EPSRC Industrial CASE Studentship: 3D Computational Modelling of Subsea Pipeline-Soil Interaction – for Application in the Design of Controlled Lateral Buckling
3.5 year DPhil studentship, starting October 2018 or earlier
This doctoral studentship is a collaboration between the University of Oxford (Department of Engineering Science) and Crondall Energy Subsea Ltd under the EPSRC Industrial CASE scheme (https://www.epsrc.ac.uk/skills/students/coll/icase/intro/). The academic supervisor is Chris Martin, and the industrial supervisors are David Bruton and Malcolm Carr.
Subsea pipelines are frequently required to operate at high pressure and high temperature (HPHT). In deep water, pipelines are laid directly on the seabed, and are therefore susceptible to lateral buckling caused by thermal expansion. A major design objective is to initiate controlled lateral buckles in pre-determined locations. Because pipeline operation involves numerous shutdowns and restarts, lateral buckling is a cyclic process, with the pipe scraping back and forth across the seabed and accumulating differential settlements along the pipe axis. The large lateral displacements and the severe plastic deformation of the seabed soil mean that realistic numerical simulations of the (cyclic) buckling behaviour are extremely challenging.

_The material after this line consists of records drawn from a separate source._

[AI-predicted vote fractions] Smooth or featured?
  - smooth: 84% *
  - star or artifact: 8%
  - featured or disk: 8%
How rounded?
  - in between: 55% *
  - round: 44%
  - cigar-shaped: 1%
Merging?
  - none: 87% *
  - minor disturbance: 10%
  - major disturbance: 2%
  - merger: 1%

Many HPHT pipeline projects face a significant challenge to predict the full cyclic pipe-soil interaction response in 3D, which is inadequately represented by current design tools. This project aims to develop industry-leading computational modelling techniques that capture enough of the underlying physics to give realistic predictions, yet are efficient and robust enough to be used by pipeline engineers in real design situations. The project is strongly supported by two major oil and gas operators, and will build on the success of the SAFEBUCK Joint Industry Project (http://safebuck.com/) in which all three supervisors were closely involved.
The studentship covers University and College fees at the level set for UK students, plus a stipend (tax-free maintenance grant) of at least £17,500 per year.
This studentship is open to students of any nationality, though overseas students would need additional scholarship or personal funding to cover the difference between Home/EU fees and overseas fees over the 3-year period of fee liability. Details of this difference are available here under the ‘Funding and Costs’ tab - https://www.ox.ac.uk/admissions/graduate/courses/dphil-engineering-science?wssl=1
Prospective candidates will be judged according to how well they meet the following criteria:
- A first class honours (or high 2.1) degree in Engineering, Physics, or a related field
- Strong understanding of structures and mechanics
- Ability to undertake scientific programming in Matlab, Python, Fortran, C/C++, etc.
- Excellent written and spoken communication skills in English
The following skills are desirable but not essential:
- Experience in finite element analysis
- Experience in structural, mechanical or geotechnical engineering
In the first instance, interested candidates are encouraged to make an informal enquiry to Professor Chris Martin ([Email Address Removed]).
To apply formally for this studentship, candidates should send the following documents to [Email Address Removed] :
- Detailed CV
- Covering letter explaining your suitability for the studentship, what you hope to achieve from the doctorate, and your research/industry experience to date
- Contact details for two academic or professional referees
Note: A graduate application to the University must be made at the same time as applying formally for this studentship. Further details are available here - http://www.ox.ac.uk/admissions/graduate/applying-to-oxford
Please quote 18ENGS_CM01 in all correspondence to the Department and in your graduate application.